| DIRECTIONS FOR THIS TASK |
Take every line from the entries below that includes the word "khấu" and copy it.

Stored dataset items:

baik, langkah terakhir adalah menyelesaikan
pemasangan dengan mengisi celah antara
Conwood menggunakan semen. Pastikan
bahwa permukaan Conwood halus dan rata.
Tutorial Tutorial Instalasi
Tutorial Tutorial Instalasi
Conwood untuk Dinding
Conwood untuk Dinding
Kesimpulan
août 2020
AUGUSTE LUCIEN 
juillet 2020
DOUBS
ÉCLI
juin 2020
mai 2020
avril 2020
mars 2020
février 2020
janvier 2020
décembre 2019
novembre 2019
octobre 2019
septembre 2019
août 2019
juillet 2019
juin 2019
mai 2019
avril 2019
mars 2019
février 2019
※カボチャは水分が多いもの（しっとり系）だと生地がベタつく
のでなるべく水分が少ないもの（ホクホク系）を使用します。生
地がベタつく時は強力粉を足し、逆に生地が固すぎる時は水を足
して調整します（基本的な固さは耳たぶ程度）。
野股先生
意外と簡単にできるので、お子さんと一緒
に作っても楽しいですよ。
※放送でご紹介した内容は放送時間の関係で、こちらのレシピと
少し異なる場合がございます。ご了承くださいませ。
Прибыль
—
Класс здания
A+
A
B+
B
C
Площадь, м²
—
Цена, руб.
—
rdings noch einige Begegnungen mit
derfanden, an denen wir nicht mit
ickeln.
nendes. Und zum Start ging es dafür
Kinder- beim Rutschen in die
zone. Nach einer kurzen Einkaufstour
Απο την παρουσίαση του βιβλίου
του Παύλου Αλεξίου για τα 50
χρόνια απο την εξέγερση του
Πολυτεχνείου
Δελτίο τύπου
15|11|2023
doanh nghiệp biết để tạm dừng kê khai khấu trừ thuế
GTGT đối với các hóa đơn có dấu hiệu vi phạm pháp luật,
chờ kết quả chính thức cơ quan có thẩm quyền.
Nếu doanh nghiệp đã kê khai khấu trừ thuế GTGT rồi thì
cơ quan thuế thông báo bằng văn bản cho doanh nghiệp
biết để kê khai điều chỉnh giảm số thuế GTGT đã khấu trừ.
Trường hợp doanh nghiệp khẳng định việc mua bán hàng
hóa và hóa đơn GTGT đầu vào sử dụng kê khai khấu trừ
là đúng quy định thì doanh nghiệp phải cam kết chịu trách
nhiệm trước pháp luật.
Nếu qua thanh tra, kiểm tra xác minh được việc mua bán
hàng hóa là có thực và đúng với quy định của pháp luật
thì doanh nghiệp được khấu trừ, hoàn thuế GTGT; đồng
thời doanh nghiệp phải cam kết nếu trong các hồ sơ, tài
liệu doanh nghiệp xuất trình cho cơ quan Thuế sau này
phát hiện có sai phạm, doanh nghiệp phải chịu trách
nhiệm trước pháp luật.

| REPLY |
doanh nghiệp biết để tạm dừng kê khai khấu trừ thuế
Nếu doanh nghiệp đã kê khai khấu trừ thuế GTGT rồi thì
biết để kê khai điều chỉnh giảm số thuế GTGT đã khấu trừ.
hóa và hóa đơn GTGT đầu vào sử dụng kê khai khấu trừ
thì doanh nghiệp được khấu trừ, hoàn thuế GTGT; đồng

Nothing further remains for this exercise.